Change of Conditions

Nature being nature, sometimes conditions can change at short notice. It’s a good idea to check this page ahead of your visit for any updates.

  • Lake Walla Walla Camping Area (Murray - Sunset National Park)

    All Tracks closed around Lake Walla Walla

    For Cultural Heritage Protection ALL main roads/tracks are now closed around Lake Walla Walla that lead off the Old Mail Road and Walla Walla Track . There are Road Closed signs in place and unauthorised entry into these closed areas could result in significant/major fines. These Roads will be closed for the foreseeable future.

    Access to the Lake is still permitted, however only directly from the Old Mail Road and on already defined park tracks.
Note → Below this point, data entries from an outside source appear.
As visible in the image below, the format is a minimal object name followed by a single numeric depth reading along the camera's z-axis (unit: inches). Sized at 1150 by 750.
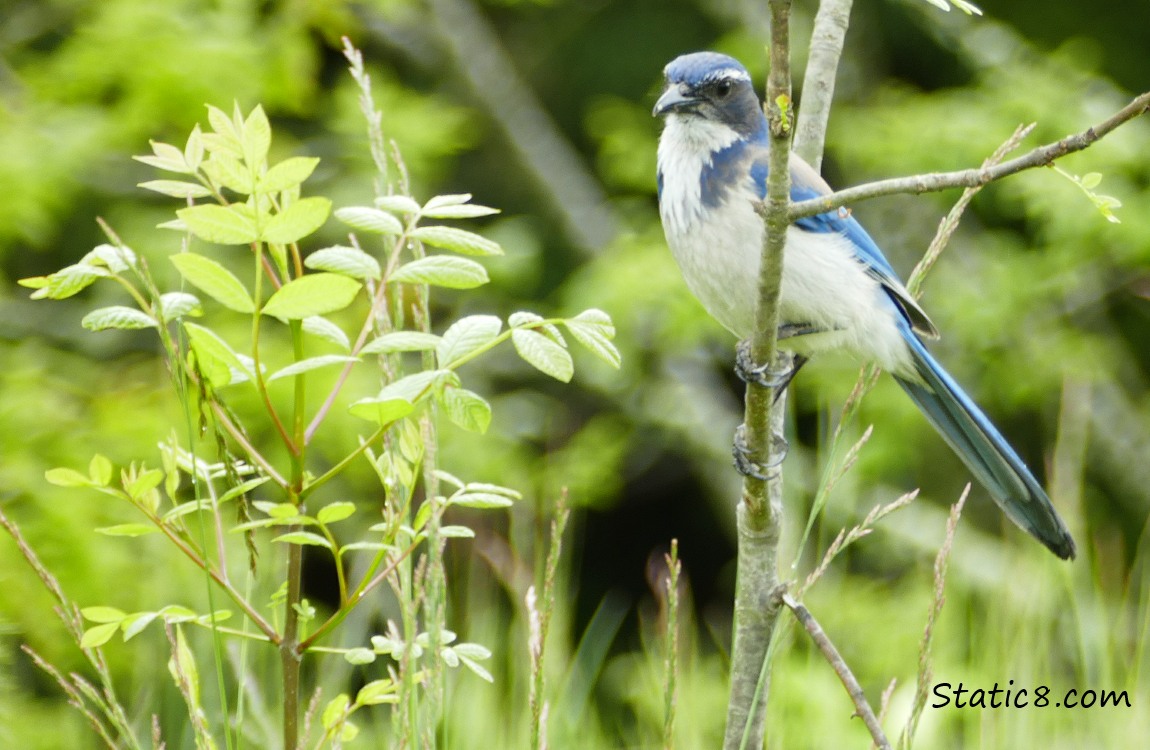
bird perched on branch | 266.4
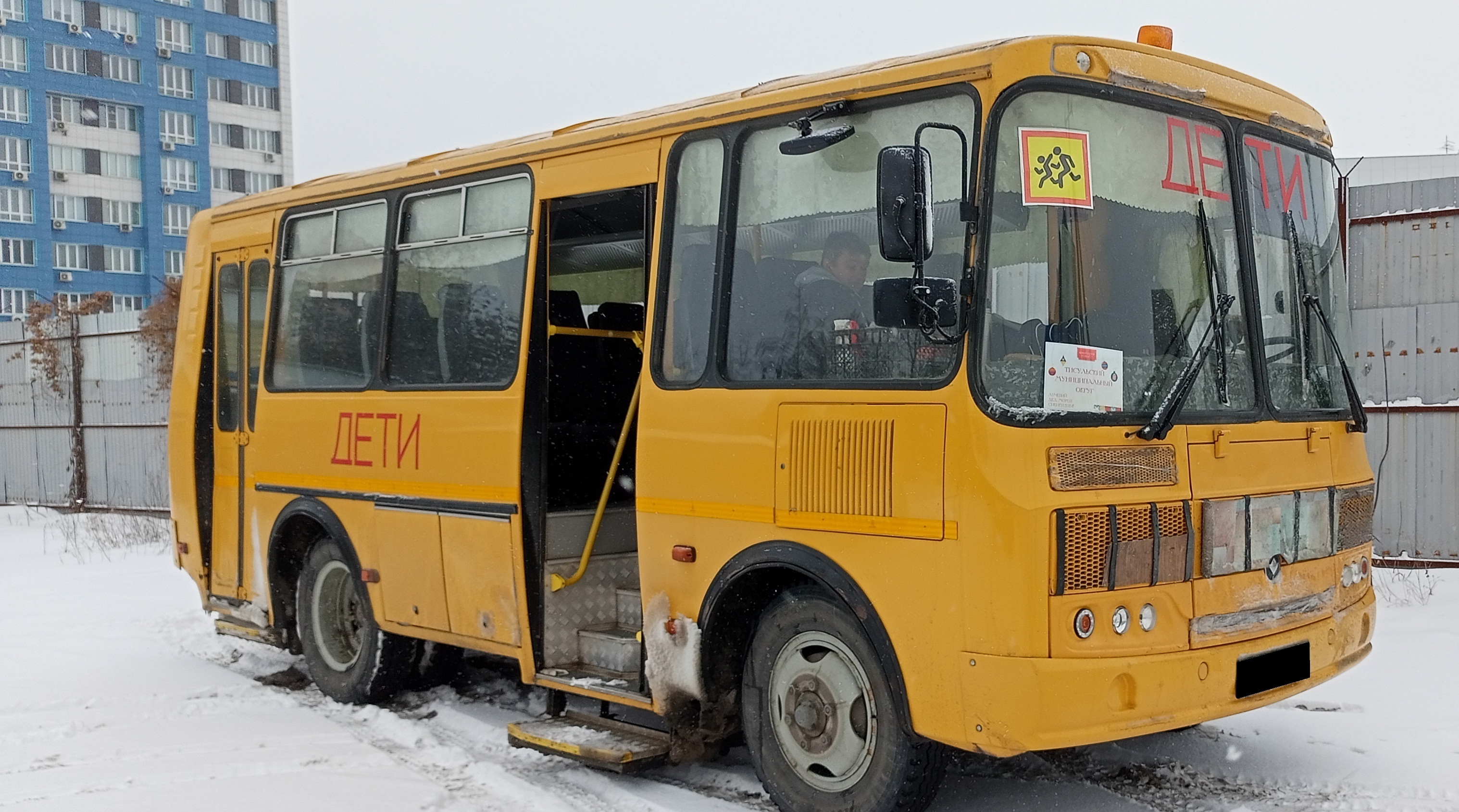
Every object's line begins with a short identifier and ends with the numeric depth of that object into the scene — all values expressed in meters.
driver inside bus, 5.22
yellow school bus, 4.68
Please note that any powered vessels must only use an electric motor when on any water body within the park.

    Road closure on the western side of Lake Walla Walla due to Cultural Heritage protection.

    For Cultural Heritage Protection roads are now closed on the western flank of Lake Walla Walla off the Old mail road and Walla Walla Circuit track . Entry into these closed areas could result in significant/major fines. These Roads will be closed for the foreseeable future, Visitation of the eastern side of the Lake is still permitted.

    Attachments: Lake Walla Walla Road Closure Map (56KB)

  • Notices Affecting Multiple Sites

    Lindsay Island (MSNP) - Road Closures

    Due to prolonged flood levels within the Murray River, large areas of park estate, frontage and waterways within Lindsay Island are being impacted. 

    The Little Mullaroo Creek crossing on the Sandford Track has exceeded recommended crossing levels, currently fluctuating between 1.2 – 1.5m and is no longer safe to cross. Signage remains in place. There is no access to Websters Lagoon or Kulkurna Cliffs.

    The Lindsay River crossing on the eastern entry point to Lindsay Island has exceeded recommended crossing levels, currently fluctuating between 1.5 – 1.8m and is closed to all traffic. Entry gates are locked, signage in place.

    The inner Lindsay River stony crossing on the eastern end of the island has exceeded recommended crossing levels, currently fluctuating between 1.2 – 1.5m and is no longer safe to cross.  Signage remains in place.

    Access across the stony crossing to the Mullaroo Mouth / Boat ramp has exceeded recommended crossing levels, currently fluctuating between 1.2 – 1.5m and is no longer safe to cross.